Enhance Share of Wallet With AI-Powered Personalization
As e-commerce companies race to increase their share of wallet, they can use artificial intelligence (AI) to drive personalization and better engage with existing customers.
For e-commerce companies, success is not just about getting a new customer to browse and purchase something from them. It is also about increasing their share of wallet by encouraging existing customers to buy more.
Investments in prospecting and customer acquisition can help you get traffic to your online store, but a comprehensive engagement and retention strategy is key to growing the lifetime value (LTV) of the customer. This is essential to ensuring a high return on investment and sustainable growth.
One way in which e-commerce players can build customer engagement and loyalty is through product recommendations. A recommendation engine analyzes customers’ past purchasing behavior on the website and uses the data to recommend similar or related products. For example, 35 percent of Amazon’s revenues come from recommended purchases.
However, recommendations will offer you high returns only if they are personalized and relevant to the user. According to Boston Consulting Group, brands that create personalized experiences for their customers increase their revenues by 6 to 10 percent, two to three times faster than those who don’t. Gartner also predicts a 15 percent increase in profits by 2020 for digital businesses that successfully personalize their messaging.
AI Makes Product Recommendations Personalized and Relevant
AI helps in building such personalized recommendations – not based on pre-defined rules, but on insights gained from historical customer data. AI solutions consolidate data on customers’ journeys, online behaviors and purchasing patterns, in past interactions with your brand. They then use this data to analyze patterns and predict future consumer behavior. This can, in turn, help recommend products that the customer is more likely to buy.
With each new transaction, AI learns more and more about your customers, making recommendations increasingly accurate and personalized.
Some of the biggest e-retailers today use recommendations effectively to increase sales and retain customer loyalty. Alibaba, for example, uses the customer data that it collects to create personalized experiences for its customers – product recommendations based on your past purchases, but also personalized offers from stores that use Alipay.
Hyper-Personalized and Proactive Targeting to Grow Share of Wallet
Now, AI solutions using machine learning such as Appier’s AIQUA are making personalization even more specific and granular, allowing marketers to consolidate data and insights across platforms to offer consumers a truly customized – and hyper personalized – experience.
AIQUA maximizes customer LTV through hyper personalization. It not only analyzes customer data your own platforms, but also allows you to leverage comprehensive and complete data on consumers outside your own app or website, thus discovering customer interest areas, preferences and shopping behavior across websites. You can then use these insights to offer hyper-personalized recommendations mapped to customer interest.
The result: higher conversions and shortened time to purchase, which drives up profitability.
Take the example of a customer who frequently buys clothes on everythingshopping.com, but buys baby products from babybuy.com. AI can help everythingshopping.com analyze the buyer’s shopping behavior on other websites to identify what drives conversion. This data can then help the brand identify and micro-segment users at a granular level and deliver personalized and relevant recommendations to them across devices.

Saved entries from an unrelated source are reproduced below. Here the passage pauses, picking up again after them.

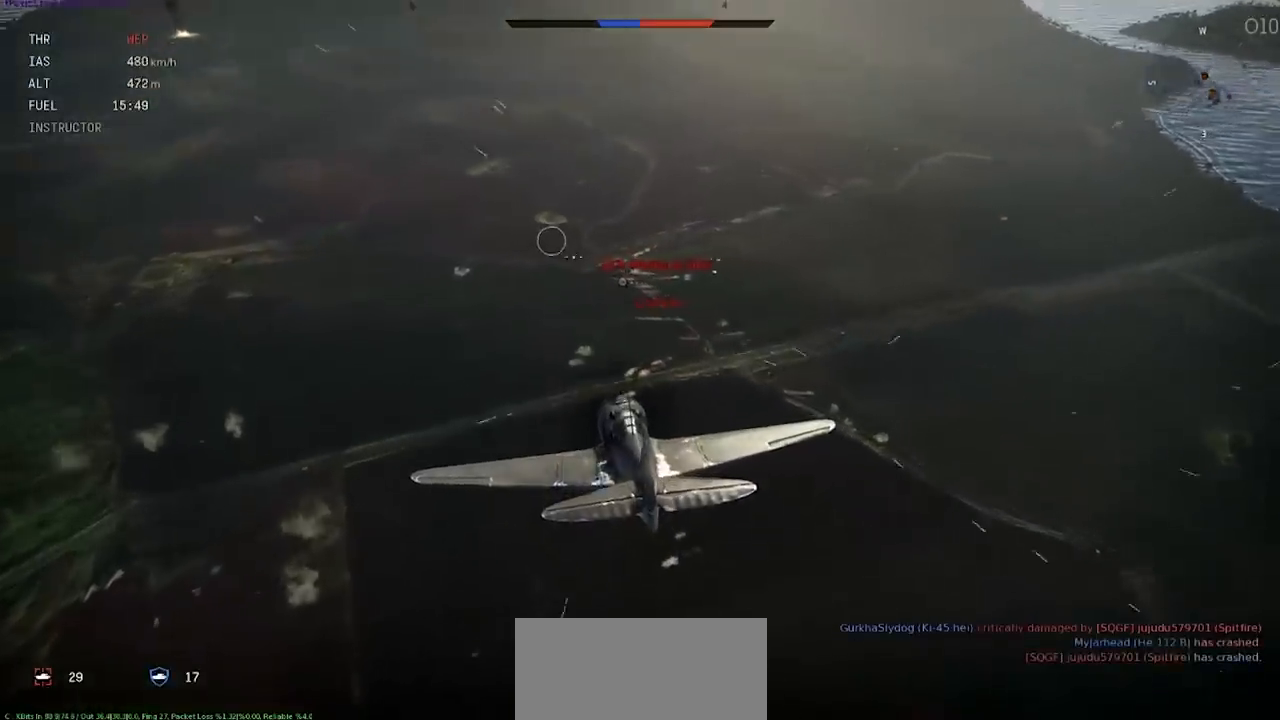
{"keys": ["rbracket", "shift"], "events": []}
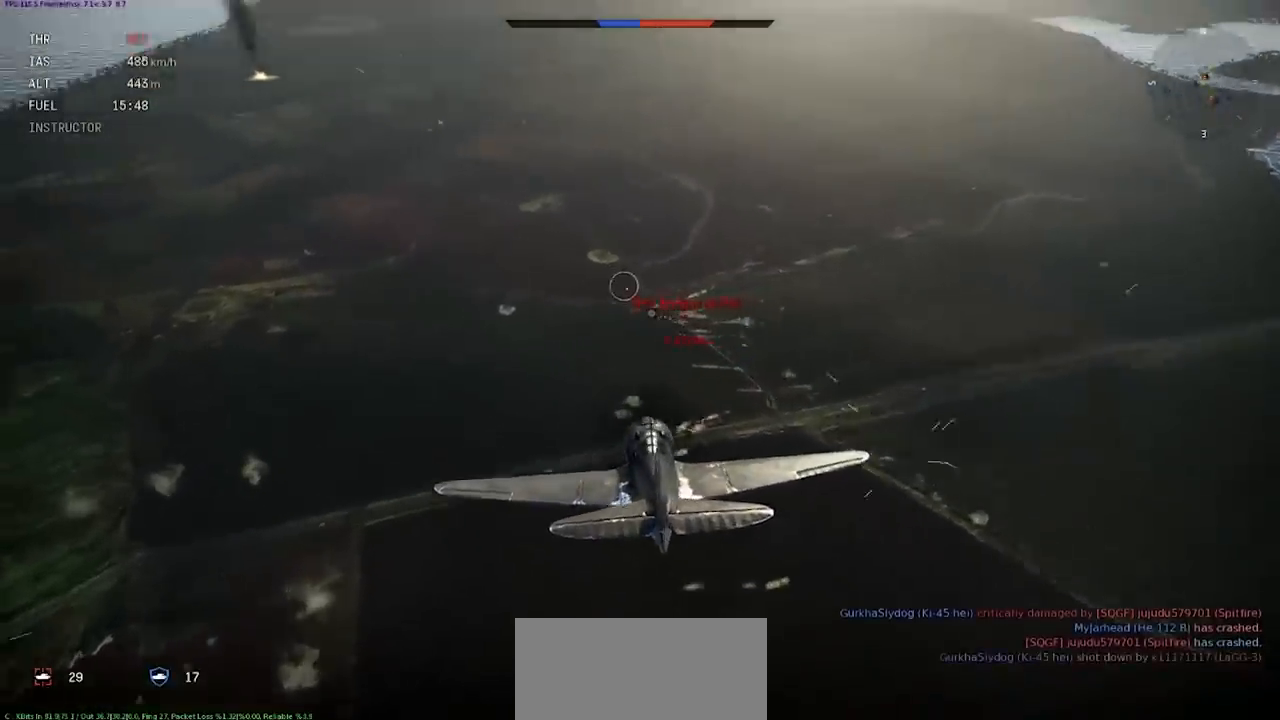
{"keys": ["rbracket", "shift"], "events": []}
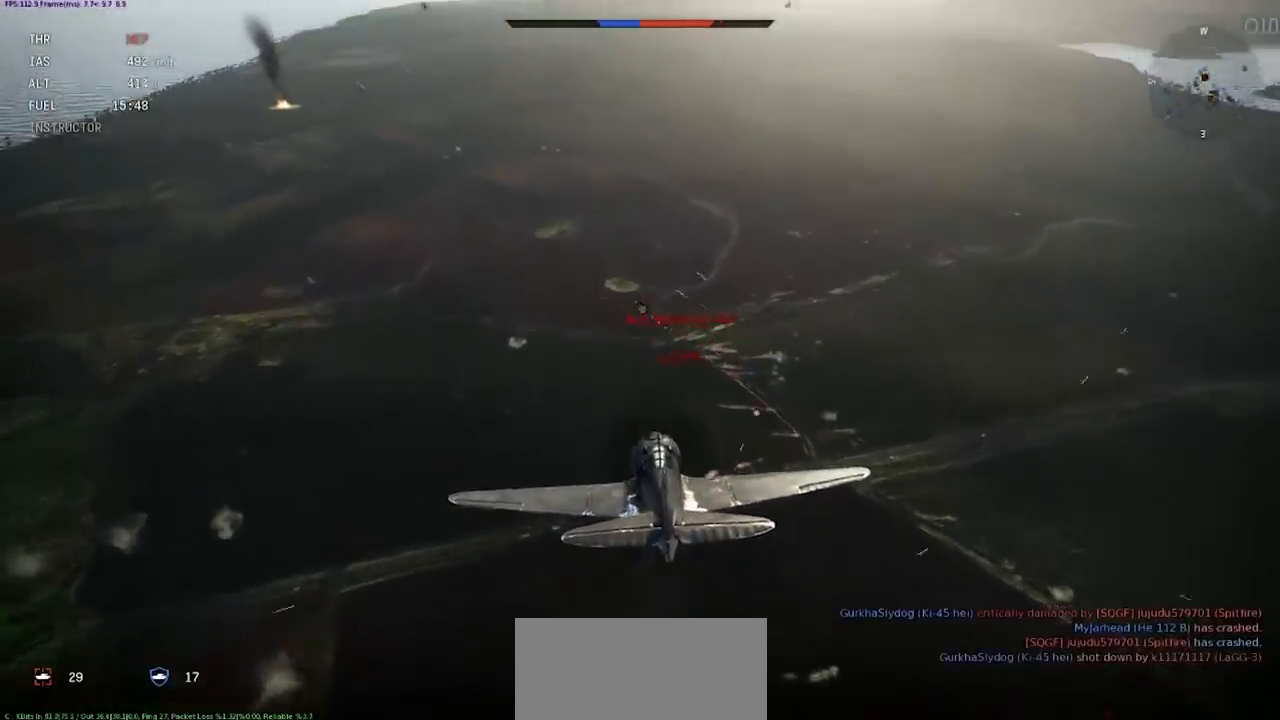
{"keys": ["rbracket", "shift"], "events": []}
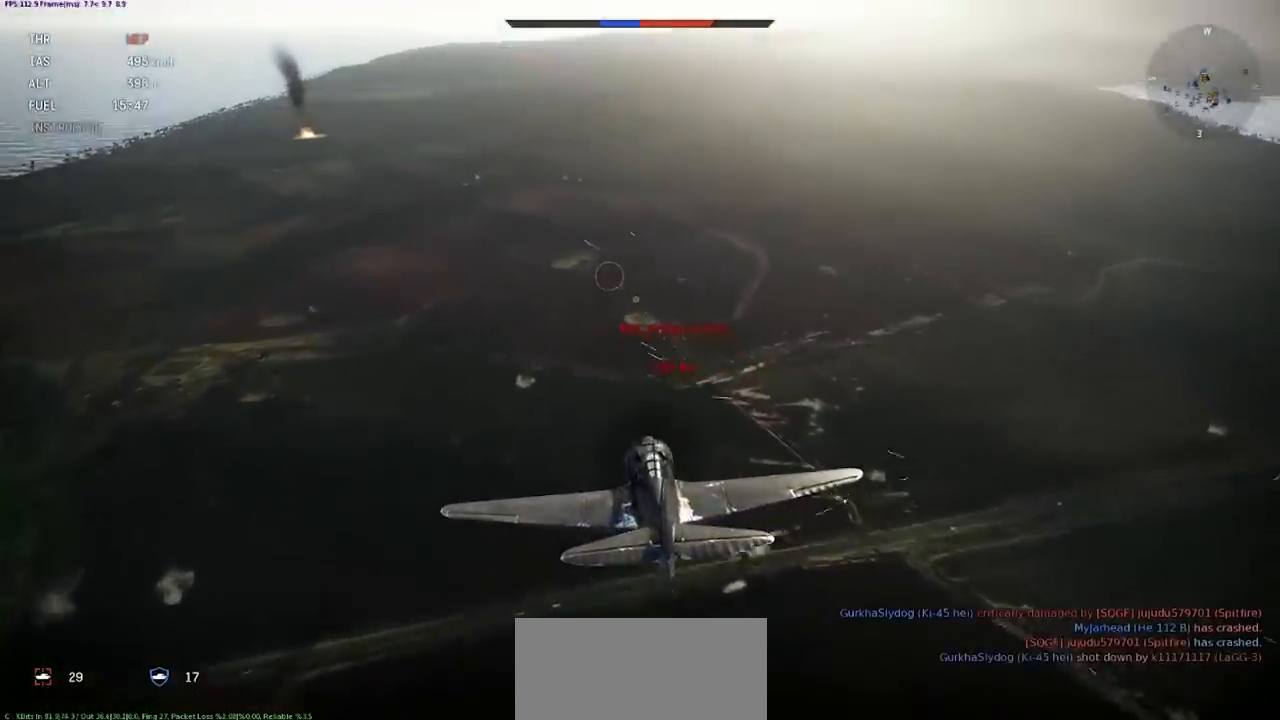
{"keys": ["rbracket", "shift"], "events": []}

Such AI solutions help you reach out to the right customer with the right product on the right channel, increasing likelihood of conversion. Accurate and personalized recommendations build customer loyalty by making the shopping experience easy for the customer, who can look for and purchase items they need without having to spend too much effort in the search.
For e-commerce websites, this means faster and higher conversions, as well as the increased ability to upsell items that are aligned with the customers’ interest.
In a world where customer expectations are rising exponentially, e-commerce players should leverage AI to proactively reach out to customers and stay ahead of their demands.
AIQUA – Our marketing automation platform runs most-advanced AI models to help you understand and predict your customers’ future behavior. Request your free demo now.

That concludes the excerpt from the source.